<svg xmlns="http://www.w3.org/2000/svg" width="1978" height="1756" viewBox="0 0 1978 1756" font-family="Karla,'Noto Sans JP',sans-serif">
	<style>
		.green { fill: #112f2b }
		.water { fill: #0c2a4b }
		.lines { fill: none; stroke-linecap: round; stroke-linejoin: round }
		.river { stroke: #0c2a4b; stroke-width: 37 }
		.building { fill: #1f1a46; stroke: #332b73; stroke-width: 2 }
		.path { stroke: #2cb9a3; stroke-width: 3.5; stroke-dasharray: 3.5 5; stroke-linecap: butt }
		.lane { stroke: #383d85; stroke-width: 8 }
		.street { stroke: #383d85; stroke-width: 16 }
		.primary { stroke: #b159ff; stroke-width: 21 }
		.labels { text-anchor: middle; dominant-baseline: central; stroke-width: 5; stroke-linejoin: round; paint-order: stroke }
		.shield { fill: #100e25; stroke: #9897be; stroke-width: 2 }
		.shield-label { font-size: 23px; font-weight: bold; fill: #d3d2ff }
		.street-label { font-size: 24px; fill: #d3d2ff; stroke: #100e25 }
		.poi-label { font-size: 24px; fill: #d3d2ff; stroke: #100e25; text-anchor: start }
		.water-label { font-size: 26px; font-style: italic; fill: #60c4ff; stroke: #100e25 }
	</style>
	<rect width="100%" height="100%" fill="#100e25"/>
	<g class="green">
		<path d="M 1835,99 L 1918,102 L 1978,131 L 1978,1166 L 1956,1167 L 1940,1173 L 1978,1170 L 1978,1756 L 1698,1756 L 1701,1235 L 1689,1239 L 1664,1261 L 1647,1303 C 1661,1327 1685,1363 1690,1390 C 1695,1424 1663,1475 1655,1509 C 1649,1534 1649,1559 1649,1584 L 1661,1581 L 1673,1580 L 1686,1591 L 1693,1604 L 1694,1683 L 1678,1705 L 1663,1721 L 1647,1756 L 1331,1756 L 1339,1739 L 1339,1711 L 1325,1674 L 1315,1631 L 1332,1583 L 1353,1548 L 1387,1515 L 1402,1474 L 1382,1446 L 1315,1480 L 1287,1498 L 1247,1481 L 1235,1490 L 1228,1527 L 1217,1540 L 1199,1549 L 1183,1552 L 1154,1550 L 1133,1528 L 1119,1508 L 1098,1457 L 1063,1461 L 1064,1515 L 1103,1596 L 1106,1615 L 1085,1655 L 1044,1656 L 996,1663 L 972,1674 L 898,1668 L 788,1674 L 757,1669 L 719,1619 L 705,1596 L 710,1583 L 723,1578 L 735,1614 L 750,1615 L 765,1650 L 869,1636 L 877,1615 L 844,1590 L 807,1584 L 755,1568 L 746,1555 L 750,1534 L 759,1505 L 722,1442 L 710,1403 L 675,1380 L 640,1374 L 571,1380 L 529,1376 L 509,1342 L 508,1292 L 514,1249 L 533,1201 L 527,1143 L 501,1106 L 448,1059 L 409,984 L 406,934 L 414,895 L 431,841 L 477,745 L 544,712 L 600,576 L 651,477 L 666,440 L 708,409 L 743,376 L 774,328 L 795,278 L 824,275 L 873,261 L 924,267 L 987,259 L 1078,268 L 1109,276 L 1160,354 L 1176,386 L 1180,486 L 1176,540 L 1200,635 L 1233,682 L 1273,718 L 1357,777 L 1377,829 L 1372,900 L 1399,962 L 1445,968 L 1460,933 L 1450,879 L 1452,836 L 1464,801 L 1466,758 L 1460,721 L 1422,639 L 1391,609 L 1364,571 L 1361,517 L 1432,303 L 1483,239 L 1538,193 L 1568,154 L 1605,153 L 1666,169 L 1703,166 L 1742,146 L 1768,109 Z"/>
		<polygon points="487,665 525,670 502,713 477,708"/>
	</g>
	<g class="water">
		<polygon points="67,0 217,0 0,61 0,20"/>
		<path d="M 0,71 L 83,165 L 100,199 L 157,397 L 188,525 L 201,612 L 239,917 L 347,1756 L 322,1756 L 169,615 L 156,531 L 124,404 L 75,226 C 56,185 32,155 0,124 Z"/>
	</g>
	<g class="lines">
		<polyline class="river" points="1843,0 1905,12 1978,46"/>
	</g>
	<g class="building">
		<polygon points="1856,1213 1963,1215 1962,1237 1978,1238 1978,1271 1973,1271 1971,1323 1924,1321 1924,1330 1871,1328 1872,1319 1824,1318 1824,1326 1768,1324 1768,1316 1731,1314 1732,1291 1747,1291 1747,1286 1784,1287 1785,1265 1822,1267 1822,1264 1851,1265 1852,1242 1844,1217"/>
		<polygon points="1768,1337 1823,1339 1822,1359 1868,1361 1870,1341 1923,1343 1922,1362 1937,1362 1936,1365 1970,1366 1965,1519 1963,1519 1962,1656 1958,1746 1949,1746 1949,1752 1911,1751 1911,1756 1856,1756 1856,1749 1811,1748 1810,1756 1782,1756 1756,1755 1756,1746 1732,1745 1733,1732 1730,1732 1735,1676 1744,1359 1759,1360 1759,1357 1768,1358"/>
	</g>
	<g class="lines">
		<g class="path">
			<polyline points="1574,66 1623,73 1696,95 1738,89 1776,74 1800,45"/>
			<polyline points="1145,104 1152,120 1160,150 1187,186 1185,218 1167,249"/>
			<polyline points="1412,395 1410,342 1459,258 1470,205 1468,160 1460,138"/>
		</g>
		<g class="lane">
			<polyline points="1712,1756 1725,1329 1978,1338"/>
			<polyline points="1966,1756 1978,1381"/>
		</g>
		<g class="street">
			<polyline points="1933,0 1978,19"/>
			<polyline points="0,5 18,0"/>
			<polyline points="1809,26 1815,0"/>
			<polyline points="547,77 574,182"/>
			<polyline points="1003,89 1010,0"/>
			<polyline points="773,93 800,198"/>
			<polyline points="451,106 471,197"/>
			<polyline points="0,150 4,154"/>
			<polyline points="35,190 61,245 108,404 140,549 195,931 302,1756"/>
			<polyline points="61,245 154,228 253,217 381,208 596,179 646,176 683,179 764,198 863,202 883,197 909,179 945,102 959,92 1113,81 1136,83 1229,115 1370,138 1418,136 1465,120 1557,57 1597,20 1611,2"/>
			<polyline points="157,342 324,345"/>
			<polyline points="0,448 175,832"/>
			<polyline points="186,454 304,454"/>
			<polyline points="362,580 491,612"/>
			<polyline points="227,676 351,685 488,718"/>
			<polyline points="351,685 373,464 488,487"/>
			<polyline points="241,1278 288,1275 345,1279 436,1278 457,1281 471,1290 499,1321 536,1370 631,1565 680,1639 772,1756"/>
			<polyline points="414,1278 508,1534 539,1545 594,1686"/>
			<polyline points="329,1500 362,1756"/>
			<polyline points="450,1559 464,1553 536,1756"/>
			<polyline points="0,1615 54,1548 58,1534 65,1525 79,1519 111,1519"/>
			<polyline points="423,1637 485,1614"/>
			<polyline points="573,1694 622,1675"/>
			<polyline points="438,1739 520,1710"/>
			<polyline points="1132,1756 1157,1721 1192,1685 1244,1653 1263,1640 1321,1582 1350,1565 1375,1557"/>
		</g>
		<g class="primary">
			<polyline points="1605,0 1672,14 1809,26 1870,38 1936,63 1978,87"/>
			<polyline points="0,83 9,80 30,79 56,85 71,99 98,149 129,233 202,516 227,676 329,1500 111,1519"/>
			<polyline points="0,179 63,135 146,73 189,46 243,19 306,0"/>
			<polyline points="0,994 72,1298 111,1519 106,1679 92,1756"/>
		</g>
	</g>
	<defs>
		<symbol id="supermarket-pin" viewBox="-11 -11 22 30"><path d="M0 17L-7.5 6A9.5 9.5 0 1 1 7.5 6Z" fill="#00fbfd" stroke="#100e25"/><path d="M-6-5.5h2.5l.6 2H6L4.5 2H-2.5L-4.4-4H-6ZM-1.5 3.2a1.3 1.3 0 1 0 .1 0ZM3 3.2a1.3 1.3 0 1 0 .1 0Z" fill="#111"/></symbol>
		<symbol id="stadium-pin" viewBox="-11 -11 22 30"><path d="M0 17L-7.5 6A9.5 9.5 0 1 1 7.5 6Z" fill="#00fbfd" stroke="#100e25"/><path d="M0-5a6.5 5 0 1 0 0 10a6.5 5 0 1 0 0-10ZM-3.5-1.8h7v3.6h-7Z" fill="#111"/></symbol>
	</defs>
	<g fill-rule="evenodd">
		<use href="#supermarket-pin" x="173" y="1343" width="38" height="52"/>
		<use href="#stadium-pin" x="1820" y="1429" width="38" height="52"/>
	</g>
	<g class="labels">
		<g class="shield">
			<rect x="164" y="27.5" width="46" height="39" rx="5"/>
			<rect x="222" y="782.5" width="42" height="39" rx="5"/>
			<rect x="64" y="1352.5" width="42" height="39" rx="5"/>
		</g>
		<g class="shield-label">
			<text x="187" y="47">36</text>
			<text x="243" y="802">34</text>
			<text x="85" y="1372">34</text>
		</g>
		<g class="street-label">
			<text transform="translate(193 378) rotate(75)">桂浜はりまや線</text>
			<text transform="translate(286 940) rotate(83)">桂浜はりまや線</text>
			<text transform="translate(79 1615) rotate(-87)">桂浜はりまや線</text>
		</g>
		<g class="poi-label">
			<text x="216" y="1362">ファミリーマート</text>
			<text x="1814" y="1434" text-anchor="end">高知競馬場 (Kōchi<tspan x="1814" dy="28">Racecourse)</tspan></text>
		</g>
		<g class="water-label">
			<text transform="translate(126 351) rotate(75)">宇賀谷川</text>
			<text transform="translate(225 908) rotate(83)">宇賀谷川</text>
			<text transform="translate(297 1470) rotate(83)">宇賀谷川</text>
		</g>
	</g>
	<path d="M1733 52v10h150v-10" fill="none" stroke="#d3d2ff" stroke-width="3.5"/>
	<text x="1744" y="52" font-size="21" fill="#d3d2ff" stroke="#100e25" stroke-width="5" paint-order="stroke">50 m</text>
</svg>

§ §

### TASK ITEM
Each line in the entries above, starting at the line with "#383d85; stroke-width: 8" and ending at the line with "#100e25; stroke: #9897be;", is to be printed exactly, and only those lines.

### RESPONSE AREA
		.lane { stroke: #383d85; stroke-width: 8 }
		.street { stroke: #383d85; stroke-width: 16 }
		.primary { stroke: #b159ff; stroke-width: 21 }
		.labels { text-anchor: middle; dominant-baseline: central; stroke-width: 5; stroke-linejoin: round; paint-order: stroke }
		.shield { fill: #100e25; stroke: #9897be; stroke-width: 2 }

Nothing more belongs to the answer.